GIVEN RECORDS:
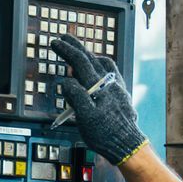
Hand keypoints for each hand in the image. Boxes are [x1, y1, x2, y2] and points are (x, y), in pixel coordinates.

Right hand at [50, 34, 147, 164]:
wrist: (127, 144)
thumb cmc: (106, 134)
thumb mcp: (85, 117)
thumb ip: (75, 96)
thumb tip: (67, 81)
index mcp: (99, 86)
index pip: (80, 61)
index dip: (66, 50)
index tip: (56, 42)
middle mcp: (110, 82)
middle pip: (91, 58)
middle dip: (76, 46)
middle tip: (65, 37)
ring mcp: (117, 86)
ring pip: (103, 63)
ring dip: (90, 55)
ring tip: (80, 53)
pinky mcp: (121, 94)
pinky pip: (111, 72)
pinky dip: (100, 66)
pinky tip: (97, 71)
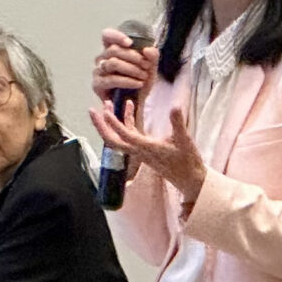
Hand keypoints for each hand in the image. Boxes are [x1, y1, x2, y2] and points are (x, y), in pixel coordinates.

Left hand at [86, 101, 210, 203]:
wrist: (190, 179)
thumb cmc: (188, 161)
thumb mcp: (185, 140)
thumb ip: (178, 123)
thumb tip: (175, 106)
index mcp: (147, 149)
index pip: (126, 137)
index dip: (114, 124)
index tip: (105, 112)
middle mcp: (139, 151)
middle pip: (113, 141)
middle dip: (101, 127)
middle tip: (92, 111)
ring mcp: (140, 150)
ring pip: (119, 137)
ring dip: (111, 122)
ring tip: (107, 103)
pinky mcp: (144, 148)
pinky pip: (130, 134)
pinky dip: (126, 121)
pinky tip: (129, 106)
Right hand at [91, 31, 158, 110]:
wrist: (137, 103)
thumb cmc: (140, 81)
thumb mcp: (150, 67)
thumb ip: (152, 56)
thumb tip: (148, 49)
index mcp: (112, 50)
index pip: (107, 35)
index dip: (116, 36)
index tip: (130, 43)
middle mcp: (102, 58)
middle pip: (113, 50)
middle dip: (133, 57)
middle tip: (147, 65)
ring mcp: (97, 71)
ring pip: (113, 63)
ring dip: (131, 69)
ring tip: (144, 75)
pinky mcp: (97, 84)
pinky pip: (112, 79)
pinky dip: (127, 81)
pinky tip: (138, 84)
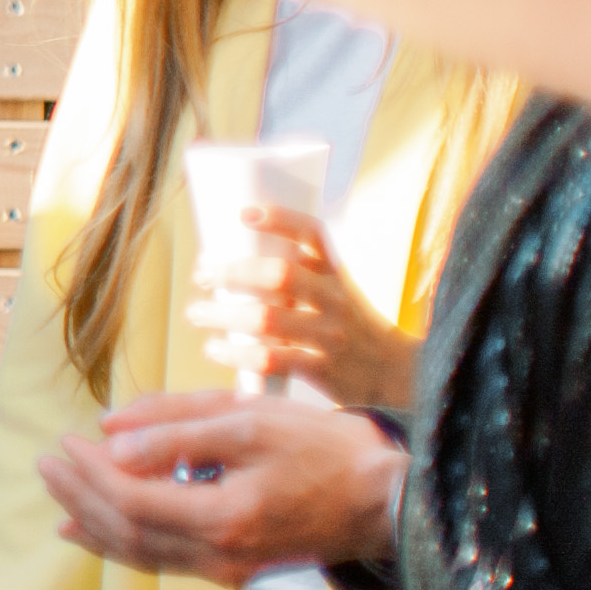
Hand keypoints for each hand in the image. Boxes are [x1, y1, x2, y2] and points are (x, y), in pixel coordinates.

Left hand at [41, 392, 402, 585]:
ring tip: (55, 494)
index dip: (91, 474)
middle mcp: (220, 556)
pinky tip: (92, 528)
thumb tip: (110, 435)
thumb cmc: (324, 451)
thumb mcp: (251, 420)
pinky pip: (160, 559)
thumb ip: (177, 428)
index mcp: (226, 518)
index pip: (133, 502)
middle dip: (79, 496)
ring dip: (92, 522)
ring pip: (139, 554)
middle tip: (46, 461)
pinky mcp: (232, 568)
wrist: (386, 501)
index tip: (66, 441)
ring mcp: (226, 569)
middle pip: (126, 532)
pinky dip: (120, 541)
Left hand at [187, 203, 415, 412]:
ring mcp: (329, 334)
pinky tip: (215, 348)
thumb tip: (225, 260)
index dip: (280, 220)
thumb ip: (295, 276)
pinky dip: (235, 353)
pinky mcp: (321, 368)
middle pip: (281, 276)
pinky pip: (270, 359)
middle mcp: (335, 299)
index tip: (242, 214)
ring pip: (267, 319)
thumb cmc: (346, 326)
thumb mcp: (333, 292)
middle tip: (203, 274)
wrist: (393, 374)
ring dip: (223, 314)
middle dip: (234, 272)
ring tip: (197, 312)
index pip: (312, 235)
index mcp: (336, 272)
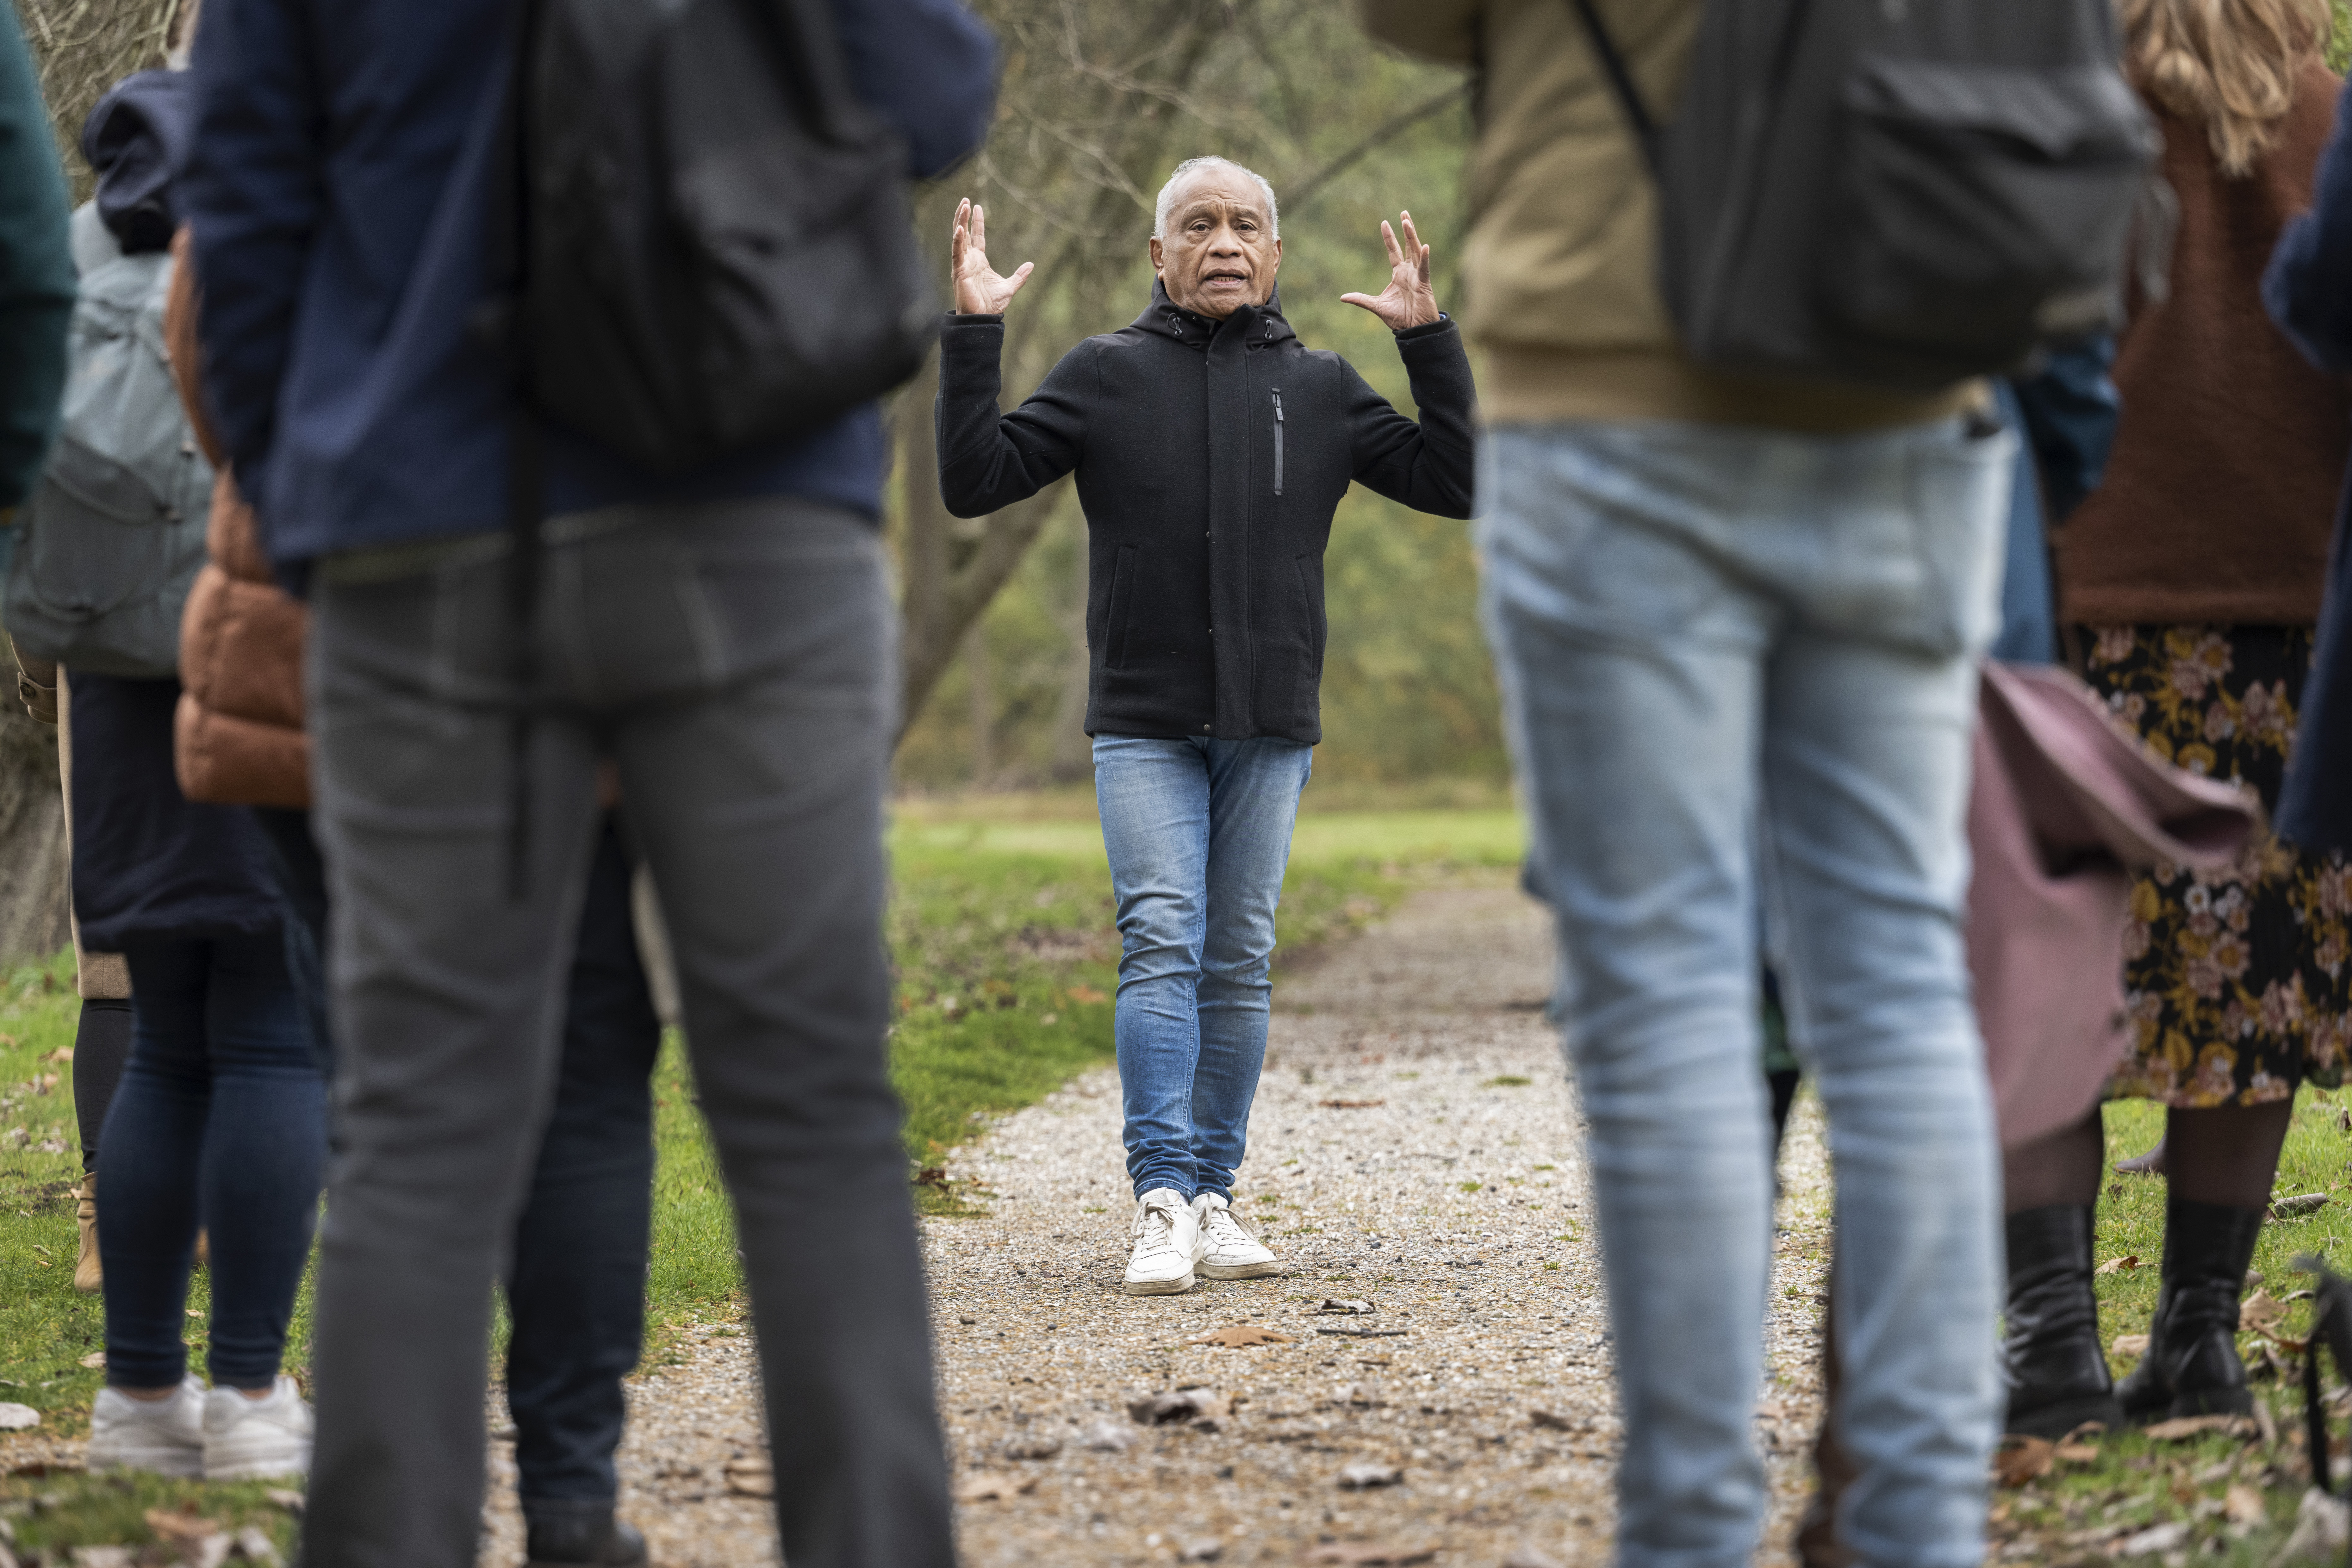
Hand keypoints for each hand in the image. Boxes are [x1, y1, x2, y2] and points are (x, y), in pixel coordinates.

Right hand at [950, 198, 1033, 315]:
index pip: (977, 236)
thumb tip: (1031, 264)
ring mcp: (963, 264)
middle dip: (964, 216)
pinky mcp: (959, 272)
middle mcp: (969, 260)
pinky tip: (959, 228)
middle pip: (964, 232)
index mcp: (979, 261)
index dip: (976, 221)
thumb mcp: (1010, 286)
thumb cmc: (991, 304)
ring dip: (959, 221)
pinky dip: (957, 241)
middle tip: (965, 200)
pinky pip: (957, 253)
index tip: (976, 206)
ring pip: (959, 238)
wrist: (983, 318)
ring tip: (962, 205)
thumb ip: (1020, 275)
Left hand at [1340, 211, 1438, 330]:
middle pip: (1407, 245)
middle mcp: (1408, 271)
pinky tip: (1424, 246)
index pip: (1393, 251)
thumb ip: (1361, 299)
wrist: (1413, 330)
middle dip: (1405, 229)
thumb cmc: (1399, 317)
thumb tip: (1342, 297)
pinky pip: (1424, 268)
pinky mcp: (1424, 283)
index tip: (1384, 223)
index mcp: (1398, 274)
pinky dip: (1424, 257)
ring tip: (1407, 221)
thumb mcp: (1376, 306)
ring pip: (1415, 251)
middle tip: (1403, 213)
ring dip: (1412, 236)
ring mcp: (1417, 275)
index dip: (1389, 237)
==
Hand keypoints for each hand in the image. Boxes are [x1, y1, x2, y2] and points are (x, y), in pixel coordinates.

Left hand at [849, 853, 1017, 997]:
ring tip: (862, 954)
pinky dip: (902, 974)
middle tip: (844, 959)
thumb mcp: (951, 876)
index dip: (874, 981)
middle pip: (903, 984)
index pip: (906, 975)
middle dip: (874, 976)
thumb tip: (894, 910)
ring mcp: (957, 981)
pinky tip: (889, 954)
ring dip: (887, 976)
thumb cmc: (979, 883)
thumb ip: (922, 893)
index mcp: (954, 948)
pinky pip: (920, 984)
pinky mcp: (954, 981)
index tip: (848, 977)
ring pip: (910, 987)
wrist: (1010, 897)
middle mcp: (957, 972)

YOUR OBJECTIVE:
Set down again, word for word, every line from the one with "thumb mcp: (333, 292)" to the one with "index dip: (1389, 237)" in the entries above, and omit the pictures.

SOLUTION TO THE PROBLEM:
thumb mcp: (333, 292)
middle tip: (203, 274)
wrist: (393, 374)
ring dip: (223, 314)
middle dip: (234, 272)
ring tip: (197, 312)
index pip: (312, 235)
index mcp: (336, 272)
Hand keypoints for each hand in the image. Boxes are [x1, y1, x2, y2] and points are (x, y), in pixel coordinates.

Right hand at [950, 198, 1033, 315]:
index pip: (977, 236)
thumb tip: (1031, 264)
ring mcp: (963, 264)
middle dip: (964, 216)
pinky mcp: (959, 272)
middle mcp: (969, 260)
pinky tip: (959, 228)
middle pip: (964, 232)
index mcp: (979, 261)
index dip: (976, 221)
thumb mcp: (1010, 286)
thumb cmc: (991, 304)
ring dip: (959, 221)
pinky dip: (957, 241)
middle tip: (965, 200)
pinky pip: (957, 253)
index tip: (976, 206)
ring pip: (959, 238)
wrist: (983, 318)
ring tip: (962, 205)
thumb ip: (1020, 275)
Left hand at [1340, 211, 1438, 330]:
middle pip: (1407, 245)
middle mcp: (1408, 271)
pinky tip: (1424, 246)
index pip: (1393, 251)
thumb ip: (1361, 299)
wrist: (1413, 330)
middle dip: (1405, 229)
thumb cmc: (1399, 317)
thumb tip: (1342, 297)
pinky pip: (1424, 268)
pinky mcp: (1424, 283)
index tip: (1384, 223)
index mcp: (1398, 274)
pinky dip: (1424, 257)
ring tip: (1407, 221)
thumb mcp: (1376, 306)
ring pip: (1415, 251)
middle tip: (1403, 213)
ring dip: (1412, 236)
ring mcp: (1417, 275)
index dip: (1389, 237)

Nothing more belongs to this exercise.